Mackay, E. B., Feuchtmayr, H., De Ville, M. M., Thackeray, S. J., Callaghan, N., Marshall, M., Rhodes, G., Yates, C.A., Johnes, P.J. & Maberly, S. C. (2020). Dissolved organic nutrient uptake by riverine phytoplankton varies along a gradient of nutrient enrichment. Science of the Total Environment 722: 137837. https://doi.org/10.1016/j.scitotenv.2020.137837
Poikane, S., Kelly, M. G., Salas Herrero, F., Pitt, J. A., Jarvie, H. P., Claussen, U., Leujak, W., Solheim, A.S., Teixeira, H. & Phillips, G. (2019). Nutrient criteria for surface waters under the European Water Framework Directive: Current state-of-the-art, challenges and future outlook. Science of the Total Environment 695: 133888. https://doi.org/10.1016/j.scitotenv.2019.133888
Note: regulatory threshold for inorganic phosphorus
The arrow indicating the approximate position of the regulatory threshold for phosphorus uses the current UK TAG phosphorus standard. This is site specific, using altitude and alkalinity as predictor variables. This means that a range of thresholds is possible and the position of the arrow reflects the average alkalinity (50 mg L-1 CaCO3) and altitude (75 m) in a database of river samples collected as part of DARES project. Note, too, that P standards are based on the Environment Agency’s standard measure, which is unfiltered molybdate reactive P. This approximates to “soluble reactive P” or “orthophosphate-P” in most circumstances but the reagents will react with phosphorus attached to particles that would have been removed by membrane filtration.
Some other highlights from this week:
Wrote this whilst listening to: My lockdown project of listening to all Bob Dylan’s albums in sequence has brought me up to Bringing It All Back Home and Highway 61 Revisited.

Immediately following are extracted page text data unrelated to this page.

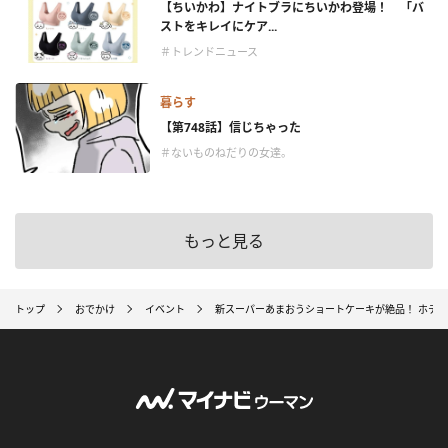
【ちいかわ】ナイトブラにちいかわ登場！ 「バ
ストをキレイにケア...
＃トレンドニュース
暮らす
【第748話】信じちゃった
＃ないものねだりの女達。
もっと見る
トップ
おでかけ
イベント
新スーパーあまおうショートケーキが絶品！ ホテ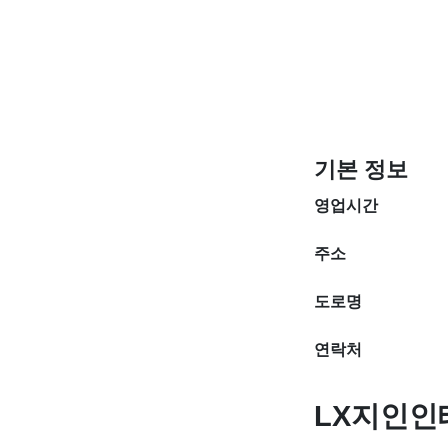
기본 정보
영업시간
주소
도로명
연락처
LX지인인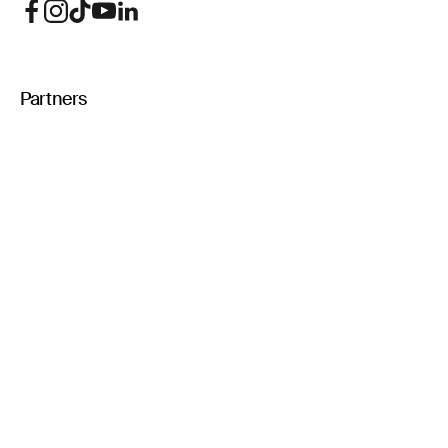
Partners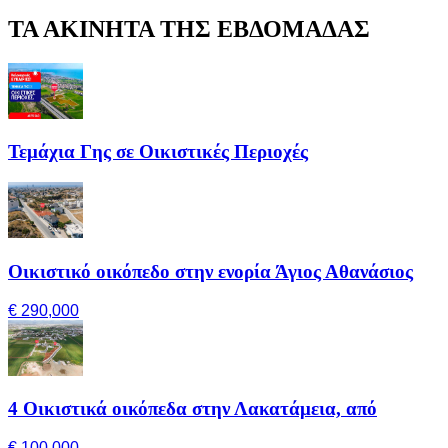
ΤΑ ΑΚΙΝΗΤΑ ΤΗΣ ΕΒΔΟΜΑΔΑΣ
Τεμάχια Γης σε Οικιστικές Περιοχές
Οικιστικό οικόπεδο στην ενορία Άγιος Αθανάσιος
€ 290,000
4 Οικιστικά οικόπεδα στην Λακατάμεια, από
€ 100,000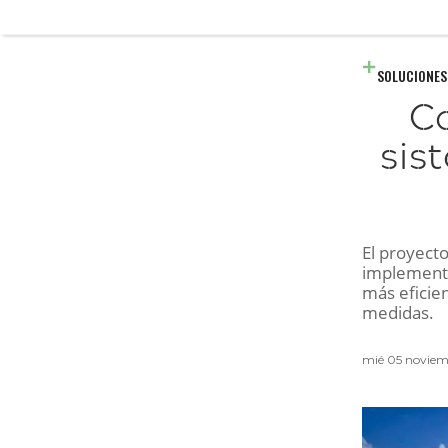
SOLUCIONES
Co
sis
El proyecto
implementa
más eficien
medidas.
mié 05 noviem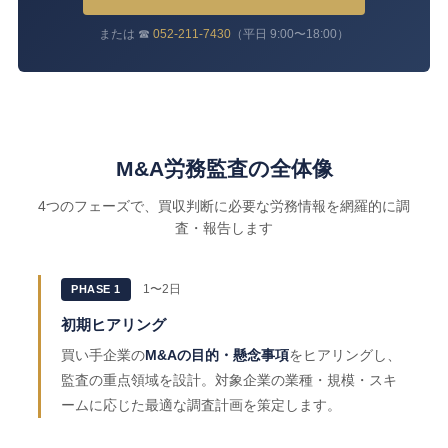
または ☎
052-211-7430
（平日 9:00〜18:00）
M&A労務監査の全体像
4つのフェーズで、買収判断に必要な労務情報を網羅的に調
査・報告します
1〜2日
PHASE 1
初期ヒアリング
買い手企業の
M&Aの目的・懸念事項
をヒアリングし、
監査の重点領域を設計。対象企業の業種・規模・スキ
ームに応じた最適な調査計画を策定します。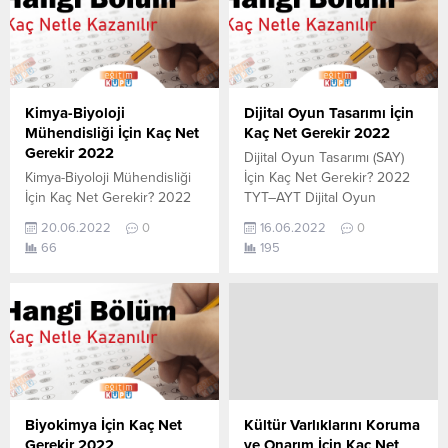
öğrencilerin yapmış olduğu
aşağıdan öğrenebilirsiniz. Bu
netlerdir. YÖKATLAS YKS-
veriler 2021 TYT-AYT
TYT Net Sihirbazı, YKS-TYT
sınavında en son yerleşen
Net Sihirbazı. Sayfamızdaki
öğrencilerin yapmış olduğu
verilerin tamamı
netlerdir. YÖKATLAS YKS-
YÖK tarafından yayınlanmış
TYT Net Sihirbazı, YKS-TYT
Kimya-Biyoloji
Dijital Oyun Tasarımı İçin
olan en son güncel...
Net Sihirbazı. Sayfamızdaki
Mühendisliği İçin Kaç Net
Kaç Net Gerekir 2022
verilerin tamamı
Gerekir 2022
Dijital Oyun Tasarımı (SAY)
YÖK tarafından yayınlanmış
Kimya-Biyoloji Mühendisliği
İçin Kaç Net Gerekir? 2022
olan en...
İçin Kaç Net Gerekir? 2022
TYT–AYT Dijital Oyun
TYT–AYT Kimya-Biyoloji
Tasarımı (SAY) için kaç net
20.06.2022
0
16.06.2022
0
Mühendisliği için kaç net
yapmam gerekir sorusunun
66
195
yapmam gerekir sorusunun
cevabını aşağıdan
cevabını aşağıdan
öğrenebilirsiniz. Bu veriler
öğrenebilirsiniz. Bu veriler
2021 TYT-AYT sınavında en
2021 TYT-AYT sınavında en
son yerleşen öğrencilerin
son yerleşen öğrencilerin
yapmış olduğu netlerdir.
yapmış olduğu netlerdir.
YÖKATLAS YKS-TYT Net
YÖKATLAS YKS-TYT Net
Sihirbazı, YKS-TYT Net
Sihirbazı, YKS-TYT Net
Sihirbazı. Sayfamızdaki
Sihirbazı. Sayfamızdaki
verilerin tamamı
Biyokimya İçin Kaç Net
Kültür Varlıklarını Koruma
verilerin tamamı
YÖK tarafından yayınlanmış
Gerekir 2022
ve Onarım İçin Kaç Net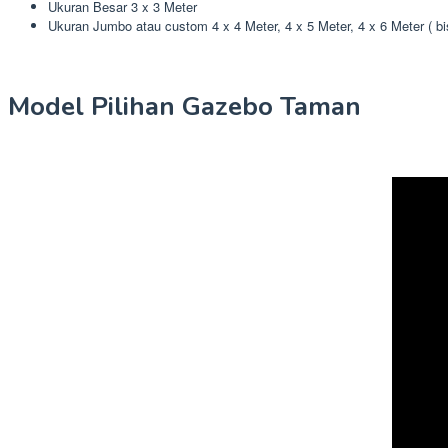
Ukuran Besar 3 x 3 Meter
Ukuran Jumbo atau custom 4 x 4 Meter, 4 x 5 Meter, 4 x 6 Meter ( b
Model Pilihan Gazebo Taman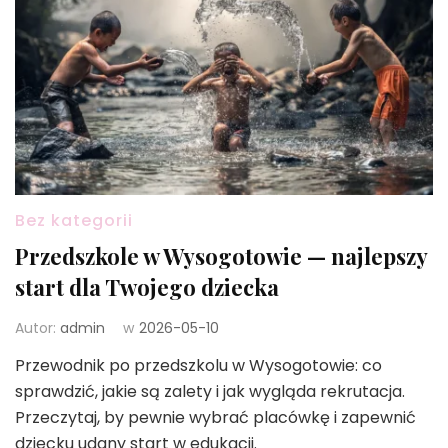
Bez kategorii
Przedszkole w Wysogotowie — najlepszy
start dla Twojego dziecka
Autor:
admin
w
2026-05-10
Przewodnik po przedszkolu w Wysogotowie: co
sprawdzić, jakie są zalety i jak wygląda rekrutacja.
Przeczytaj, by pewnie wybrać placówkę i zapewnić
dziecku udany start w edukacji.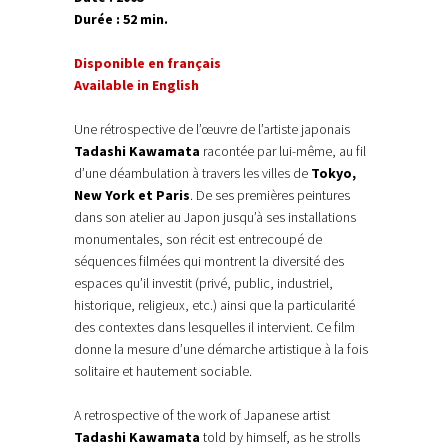
Durée : 52 min.
Disponible en français
Available in English
Une rétrospective de l’œuvre de l’artiste japonais
Tadashi Kawamata
racontée par lui-même, au fil
d’une déambulation à travers les villes de
Tokyo,
New York et Paris
. De ses premières peintures
dans son atelier au Japon jusqu’à ses installations
monumentales, son récit est entrecoupé de
séquences filmées qui montrent la diversité des
espaces qu’il investit (privé, public, industriel,
historique, religieux, etc.) ainsi que la particularité
des contextes dans lesquelles il intervient. Ce film
donne la mesure d’une démarche artistique à la fois
solitaire et hautement sociable.
A retrospective of the work of Japanese artist
Tadashi Kawamata
told by himself, as he strolls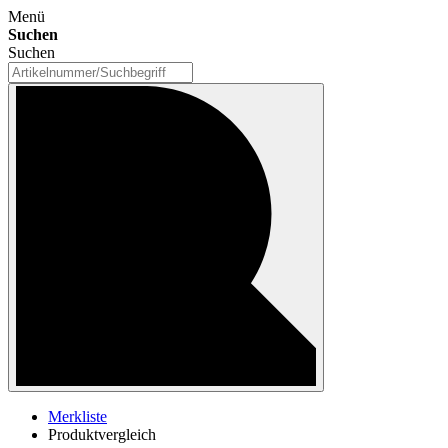
Menü
Suchen
Suchen
Merkliste
Produktvergleich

Cultural highlights: Bait, a low-key black and white British film from 2019. Definitely sits in the “sub hero” genre that I much prefer to the crash, bang, wallop of most Hollywood blockbusters.
Currently reading: About three-quarters of the way through Hilary Mantel’s The Mirror and The Light now. Jane Seymour is gone; Anne of Cleeves coming up next.
Culinary highlight: Grilled mackerel with sautéed potatoes, probably. A close second was home-made tortellini filled with mushroom paté and served with garlic mustard (Alliaria petiola) butter. Mrs K is forager-in-chief hereabouts.